▸ WHAT YOU WILL DO
Only the images are to be dropped; the records themselves must be repeated exactly.

[Extracted data entries]

•••••

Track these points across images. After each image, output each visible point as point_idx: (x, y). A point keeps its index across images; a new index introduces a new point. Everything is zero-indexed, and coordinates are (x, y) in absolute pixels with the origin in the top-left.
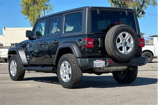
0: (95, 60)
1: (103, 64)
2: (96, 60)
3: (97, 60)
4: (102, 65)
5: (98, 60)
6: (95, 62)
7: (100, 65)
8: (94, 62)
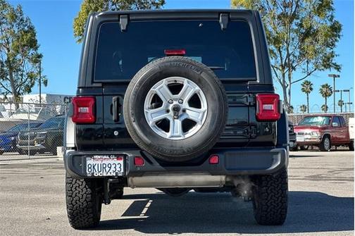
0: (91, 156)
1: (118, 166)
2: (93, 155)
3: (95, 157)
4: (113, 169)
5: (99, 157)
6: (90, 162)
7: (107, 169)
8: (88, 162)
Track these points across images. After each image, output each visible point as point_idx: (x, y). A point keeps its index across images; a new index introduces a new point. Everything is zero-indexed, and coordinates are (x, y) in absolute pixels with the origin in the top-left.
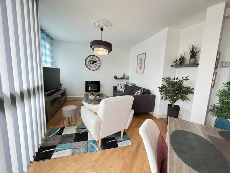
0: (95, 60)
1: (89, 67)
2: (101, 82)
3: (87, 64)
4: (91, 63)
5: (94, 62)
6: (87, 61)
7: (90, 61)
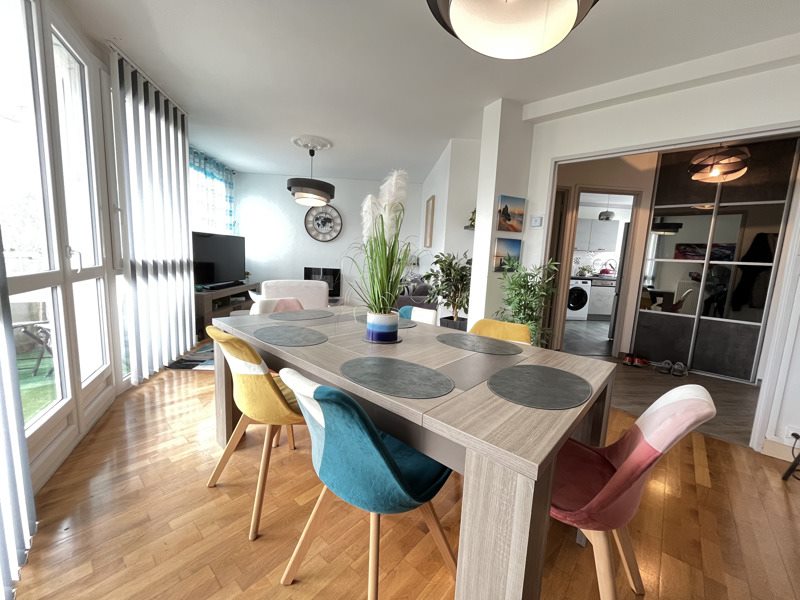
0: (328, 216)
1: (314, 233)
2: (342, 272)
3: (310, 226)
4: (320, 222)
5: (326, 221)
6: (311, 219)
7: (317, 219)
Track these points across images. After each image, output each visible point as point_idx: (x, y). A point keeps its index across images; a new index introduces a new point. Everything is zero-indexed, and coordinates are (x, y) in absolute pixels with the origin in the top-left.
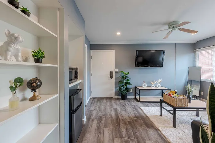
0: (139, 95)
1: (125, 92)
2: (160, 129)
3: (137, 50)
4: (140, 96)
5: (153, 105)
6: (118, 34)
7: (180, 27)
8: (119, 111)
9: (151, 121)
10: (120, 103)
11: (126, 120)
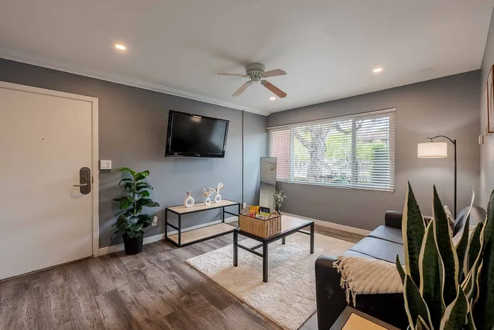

•••••

▸ YOUR RESPONSE
Track these points across images. After each image, output each visible point as point_idx: (x, y). A point keeps its index across images; a new index introduces a new point. Everything is zero-indexed, and coordinates are (x, y) in absolute pixels with the origin in the top-left.
0: (95, 60)
1: (103, 64)
2: (96, 60)
3: (97, 60)
4: (102, 65)
5: (98, 60)
6: (95, 62)
7: (100, 65)
8: (94, 62)
0: (91, 156)
1: (118, 166)
2: (93, 155)
3: (95, 157)
4: (113, 169)
5: (99, 157)
6: (90, 162)
7: (107, 169)
8: (88, 162)
Track these points across images. After each image, output each visible point as point_idx: (x, y). A point keeps its index across images; a new index introduces a new point. Everything is zero-indexed, and coordinates are (x, y) in absolute pixels with the origin in the top-left.
0: (95, 60)
1: (89, 67)
2: (101, 82)
3: (87, 64)
4: (91, 63)
5: (94, 62)
6: (87, 61)
7: (90, 61)
0: (328, 216)
1: (314, 233)
2: (342, 272)
3: (310, 226)
4: (320, 222)
5: (326, 221)
6: (311, 219)
7: (317, 219)
Track these points across images. After each image, output each visible point as point_idx: (x, y). A point keeps its index across images; a new index introduces a new point. Everything is zero-indexed, and coordinates are (x, y) in absolute pixels with the origin in the top-left.
0: (139, 95)
1: (125, 92)
2: (160, 129)
3: (137, 50)
4: (140, 96)
5: (153, 105)
6: (118, 34)
7: (180, 27)
8: (119, 111)
9: (151, 121)
10: (120, 103)
11: (126, 120)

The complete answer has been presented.